The US’s repeated failure to maintain unbiased perspectives and approaches on basic African interests jeopardizes the economic growth and capacity of the continent. It is the right time for the USA to step aside. And it is time for African governments to fulfil their constitutional duty and lead in the interest of the African public.
With the US-led socioeconomic model, what we have been witnessing is the persistent recalibration and decline in moral standards. The media ecosystem plays a big role in controlling the global narrative that promotes and glorifies greed while minimising its impact on the poor; it blames victims for their suffering, maintains silence on extortionate approaches to aid while amplifying what Africa gets from donors.
The system perpetuates poverty while locking wealth within narrow bounds of its creators. The trickle-down approach has not worked; the system does not provide a realistic and genuine process for poor nations to get out of poverty, rather it is designed to allow them to survive not thrive, and to remain thankful to the US for their survival.
Acquiring wealth is good and everyone has respect for the right for individuals and corporations to create wealth, but when acquiring possessions becomes the only objective or an obsession, morality is compromised. Glorification of opulence and gluttony must not be our default; the objective should be to make wealth work to improve communities, create healthier, and safer shared spaces.
We object to some methods used to acquire wealth in the current system, and we reject how wealth is used to control spaces, opinion, choice, marginalise and restrict the ability of certain nations to achieve their capability.
Perhaps the Trump administration exemplifies what happens when greed and gluttony influence economic policy and why his decision to exit from international cooperation maybe a good opportunity for the global South to recreate its economic framework in response to local needs not external demands and expectations.

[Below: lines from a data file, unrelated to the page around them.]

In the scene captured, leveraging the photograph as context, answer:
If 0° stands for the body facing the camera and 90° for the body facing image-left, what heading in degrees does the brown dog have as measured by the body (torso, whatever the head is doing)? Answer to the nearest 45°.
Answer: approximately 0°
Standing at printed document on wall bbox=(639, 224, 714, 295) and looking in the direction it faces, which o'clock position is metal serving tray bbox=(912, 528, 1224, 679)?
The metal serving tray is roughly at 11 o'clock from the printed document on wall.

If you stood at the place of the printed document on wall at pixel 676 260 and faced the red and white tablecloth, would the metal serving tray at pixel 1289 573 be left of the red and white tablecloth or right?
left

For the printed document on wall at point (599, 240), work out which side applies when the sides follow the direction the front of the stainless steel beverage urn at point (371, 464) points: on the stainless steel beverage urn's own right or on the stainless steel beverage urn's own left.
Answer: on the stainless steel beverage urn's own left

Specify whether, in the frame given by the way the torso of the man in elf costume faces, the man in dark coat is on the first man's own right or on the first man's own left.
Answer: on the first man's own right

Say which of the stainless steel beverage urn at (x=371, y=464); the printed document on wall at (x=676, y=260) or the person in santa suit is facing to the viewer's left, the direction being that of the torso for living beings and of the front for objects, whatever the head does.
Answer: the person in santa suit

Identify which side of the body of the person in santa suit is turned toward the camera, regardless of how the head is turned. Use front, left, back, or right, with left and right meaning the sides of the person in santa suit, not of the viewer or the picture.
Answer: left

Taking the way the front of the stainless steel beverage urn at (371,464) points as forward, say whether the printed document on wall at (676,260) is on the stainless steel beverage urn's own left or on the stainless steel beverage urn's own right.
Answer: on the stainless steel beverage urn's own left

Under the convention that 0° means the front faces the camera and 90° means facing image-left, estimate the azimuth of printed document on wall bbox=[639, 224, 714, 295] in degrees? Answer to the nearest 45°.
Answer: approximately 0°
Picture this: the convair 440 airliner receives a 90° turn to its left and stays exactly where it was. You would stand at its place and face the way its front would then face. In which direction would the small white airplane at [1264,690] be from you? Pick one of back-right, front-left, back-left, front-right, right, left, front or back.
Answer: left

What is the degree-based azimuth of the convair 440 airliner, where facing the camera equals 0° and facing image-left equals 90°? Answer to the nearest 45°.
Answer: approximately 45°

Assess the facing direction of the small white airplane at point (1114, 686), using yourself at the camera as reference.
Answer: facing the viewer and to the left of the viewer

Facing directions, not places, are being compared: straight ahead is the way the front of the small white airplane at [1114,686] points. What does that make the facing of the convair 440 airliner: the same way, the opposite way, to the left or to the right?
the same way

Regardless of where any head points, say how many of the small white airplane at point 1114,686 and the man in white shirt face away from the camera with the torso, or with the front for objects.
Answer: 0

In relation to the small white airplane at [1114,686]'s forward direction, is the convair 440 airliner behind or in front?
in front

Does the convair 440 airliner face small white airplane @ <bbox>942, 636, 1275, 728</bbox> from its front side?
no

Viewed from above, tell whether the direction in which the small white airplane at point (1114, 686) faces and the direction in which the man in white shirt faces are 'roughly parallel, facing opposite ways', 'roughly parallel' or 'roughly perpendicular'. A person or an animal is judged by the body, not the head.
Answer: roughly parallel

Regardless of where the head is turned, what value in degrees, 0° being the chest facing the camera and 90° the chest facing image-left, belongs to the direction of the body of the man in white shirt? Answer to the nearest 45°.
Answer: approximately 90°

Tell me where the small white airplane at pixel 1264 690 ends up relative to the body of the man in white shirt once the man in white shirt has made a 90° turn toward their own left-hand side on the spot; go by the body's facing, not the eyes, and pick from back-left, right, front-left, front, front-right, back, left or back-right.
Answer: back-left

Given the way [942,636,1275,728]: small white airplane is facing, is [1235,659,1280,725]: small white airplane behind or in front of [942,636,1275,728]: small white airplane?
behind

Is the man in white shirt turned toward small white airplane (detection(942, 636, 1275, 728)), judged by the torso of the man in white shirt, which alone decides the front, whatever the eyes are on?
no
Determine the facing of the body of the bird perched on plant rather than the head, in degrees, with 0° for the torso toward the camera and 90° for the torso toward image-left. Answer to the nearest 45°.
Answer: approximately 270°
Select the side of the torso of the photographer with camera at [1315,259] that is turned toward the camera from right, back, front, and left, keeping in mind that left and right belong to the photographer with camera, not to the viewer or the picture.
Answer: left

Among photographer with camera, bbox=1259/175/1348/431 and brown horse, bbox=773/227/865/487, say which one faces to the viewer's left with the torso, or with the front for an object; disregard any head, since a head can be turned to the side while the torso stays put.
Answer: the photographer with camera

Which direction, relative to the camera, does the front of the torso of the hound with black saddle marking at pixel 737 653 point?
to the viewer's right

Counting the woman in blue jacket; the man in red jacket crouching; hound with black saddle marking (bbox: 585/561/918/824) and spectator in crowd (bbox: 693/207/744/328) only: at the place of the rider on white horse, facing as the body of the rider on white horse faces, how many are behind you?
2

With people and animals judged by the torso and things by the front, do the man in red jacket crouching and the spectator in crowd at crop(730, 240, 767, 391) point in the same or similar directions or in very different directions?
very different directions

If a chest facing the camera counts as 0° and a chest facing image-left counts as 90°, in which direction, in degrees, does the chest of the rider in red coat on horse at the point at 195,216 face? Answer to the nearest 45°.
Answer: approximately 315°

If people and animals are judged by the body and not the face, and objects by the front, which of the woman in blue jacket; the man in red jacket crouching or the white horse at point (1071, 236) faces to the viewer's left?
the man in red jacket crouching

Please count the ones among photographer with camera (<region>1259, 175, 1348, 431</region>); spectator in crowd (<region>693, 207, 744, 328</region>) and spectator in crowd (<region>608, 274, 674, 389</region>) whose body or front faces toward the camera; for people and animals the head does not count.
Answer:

An economic model that is sensitive to the needs of most Africans is long overdue; a bottom-up middle-out approach seems a better fit. We must remove all unnecessary barriers to strengthen and facilitate intra-Africa trade; movement of goods, services, technology, and skills must be simplified. Current barriers include both tariff and non-tariff measures with non-tariff barriers such as cumbersome regulations, corruption, poor infrastructure, and lack of trade facilitation posing a greater challenge than tariffs. We must build local skills base and technologies to increase capacity.
Economic growth and independence of Africa requires a strong, consistent local skills base, investment in research and innovation, regulatory and infrastructural coherence, and reliable international partnerships. The economic gap left by the US will hurt African economies, but the best response is to take the opportunity to redesign our internal structures.